Where does the commissioner’s authority to review the financial declarations of public servants come from?
Under O. Reg. 381/07 of the Public Service of Ontario Act, 2006, identified public servants must disclose their own financial interest, and those of specified family members, to the commissioner. In addition, public servants may be required to make a revised declaration where there is a change in any of the relevant information [O. Reg. 381/07, ss. 10, 11].
Which public servants must make a financial declaration?
Identified public servants are required to make a financial declaration to the commissioner of their own financial interests, and those of specified family members, if all of the following circumstances apply to them:
- They work in a ministry or public body [O. Reg. 381/07, s.10(1)]
- They routinely work on one or more matters that might involve the private sector [O. Reg. 381/07, s.10], and
- They have access to confidential information [O. Reg. 381/07, s.10(1)]
How is the process initiated?
Public servants in ministries who are required to make a financial declaration are notified of this obligation by the Public Service Commission on a yearly basis. Ethics executives in public bodies are encouraged to identify and notify public servants who work in their public body of their duty to make a financial declaration to the commissioner. Public servants who believe they have a duty to make a financial declaration, but have not been so notified, should contact their ethics executive for advice on how to proceed.
The financial declaration form available on the commissioner’s website should be used by all public servants who are required to make a declaration. Financial, banking or investment statements should not be provided at this stage. The form should only be submitted directly to the commissioner via email at firstname.lastname@example.org or mail at the address below.
The Declaration is submitted, now what?
The financial declaration form is first checked for completeness by the commissioner’s office. If the form is incomplete, the public servant will be requested to provide the missing or incorrect information. If the form is complete, the commissioner’s office will conduct an initial review to determine if there are any declarable financial assets. If there are no declarable assets, the commissioner’s office will inform the public servant, and his/her ethics executive, that the public servant has met the compliance requirement of the regulation. At any time during the process, the commissioner may contact other individuals to confirm or supplement the information provided.

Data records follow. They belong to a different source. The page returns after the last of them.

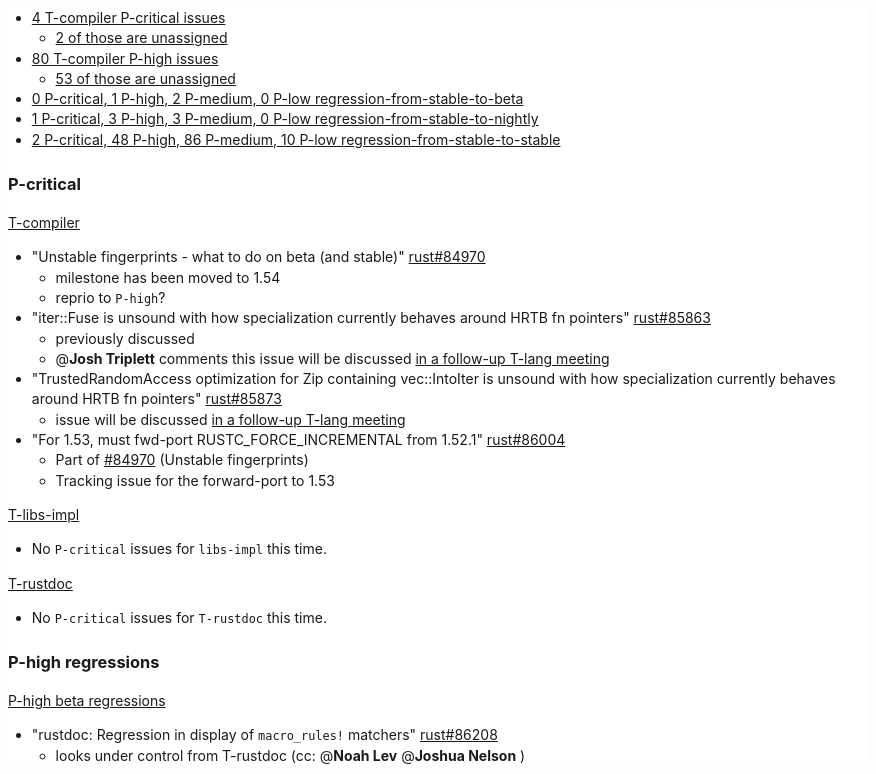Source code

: - [4 T-compiler P-critical issues](https://github.com/rust-lang/rust/issues?q=is%3Aopen+label%3AT-compiler+label%3AP-critical)
  - [2 of those are unassigned](https://github.com/rust-lang/rust/issues?q=is%3Aopen+label%3AT-compiler+label%3AP-critical+no%3Aassignee)
- [80 T-compiler P-high issues](https://github.com/rust-lang/rust/issues?q=is%3Aopen+label%3AT-compiler+label%3AP-high)
  - [53 of those are unassigned](https://github.com/rust-lang/rust/issues?q=is%3Aopen+label%3AT-compiler+label%3AP-high+no%3Aassignee)
- [0 P-critical, 1 P-high, 2 P-medium, 0 P-low regression-from-stable-to-beta](https://github.com/rust-lang/rust/labels/regression-from-stable-to-beta)
- [1 P-critical, 3 P-high, 3 P-medium, 0 P-low regression-from-stable-to-nightly](https://github.com/rust-lang/rust/labels/regression-from-stable-to-nightly)
- [2 P-critical, 48 P-high, 86 P-medium, 10 P-low regression-from-stable-to-stable](https://github.com/rust-lang/rust/labels/regression-from-stable-to-stable)

### P-critical

[T-compiler](https://github.com/rust-lang/rust/issues?utf8=%E2%9C%93&q=is%3Aopen+label%3AP-critical+label%3AT-compiler)
- "Unstable fingerprints - what to do on beta (and stable)" [rust#84970](https://github.com/rust-lang/rust/issues/84970)
  - milestone has been moved to 1.54
  - reprio to `P-high`?
- "iter::Fuse is unsound with how specialization currently behaves around HRTB fn pointers" [rust#85863](https://github.com/rust-lang/rust/issues/85863)
  - previously discussed
  - @**Josh Triplett** comments this issue will be discussed [in a follow-up T-lang meeting](https://github.com/rust-lang/rust/issues/85863#issuecomment-856958496)
- "TrustedRandomAccess optimization for Zip containing vec::IntoIter is unsound with how specialization currently behaves around HRTB fn pointers" [rust#85873](https://github.com/rust-lang/rust/issues/85873)
  - issue will be discussed [in a follow-up T-lang meeting](https://github.com/rust-lang/rust/issues/85863#issuecomment-856958496)
- "For 1.53, must fwd-port RUSTC_FORCE_INCREMENTAL from 1.52.1" [rust#86004](https://github.com/rust-lang/rust/issues/86004)
  - Part of [#84970](https://github.com/rust-lang/rust/issues/84970) (Unstable fingerprints)
  - Tracking issue for the forward-port to 1.53

[T-libs-impl](https://github.com/rust-lang/rust/issues?utf8=%E2%9C%93&q=is%3Aopen+label%3AP-critical+label%3AT-libs-impl)
- No `P-critical` issues for `libs-impl` this time.

[T-rustdoc](https://github.com/rust-lang/rust/issues?utf8=%E2%9C%93&q=is%3Aopen+label%3AP-critical+label%3AT-rustdoc)
- No `P-critical` issues for `T-rustdoc` this time.

### P-high regressions

[P-high beta regressions](https://github.com/rust-lang/rust/issues?q=is%3Aopen+label%3Aregression-from-stable-to-beta+label%3AP-high+-label%3AT-infra+-label%3AT-libs+-label%3AT-release+-label%3AT-rustdoc+-label%3AT-core)
- "rustdoc: Regression in display of `macro_rules!` matchers" [rust#86208](https://github.com/rust-lang/rust/issues/86208)
  - looks under control from T-rustdoc (cc: @**Noah Lev** @**Joshua Nelson** )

If the public servant discloses financial assets, the commissioner’s office will conduct a more detailed assessment of whether the disclosed assets pose risks of conflicts of interest. If no risks are identified, the public servant and his/her ethics executive, are notified accordingly.
If there are potential risks of conflict of interests, a further review may be conducted, in which case, additional information may be requested from the public servant as part of this further review. Once the commissioner has all necessary information (including any additional information that may be sought), the commissioner will provide the public servant and the public servant’s ethics executive with an assessment of the potential risks of conflicts of interest and advice about possible measures to ensure compliance with the conflict of interest rules. The letter will reference those financial interests that could create potential risks of conflicts of interest.
What if the Commissioner is my ethics executive?
If the Commissioner is the public servant’s ethics executive, then the commissioner will make a determination as to whether the public servant’s financial interests raise issues under the conflict of interest rules and give directions about steps to be taken to address the conflicts of interest including transferring of ownership or control of an asset to a neutral third party.
Is financial information treated confidentially?
The commissioner treats the financial information of public servants as confidential. The information is held in a secure manner with controlled access only by authorized staff, and it is not disclosed without the public servant’s consent unless it is necessary to do so to carry out the purposes of the Act or unless it is required by law.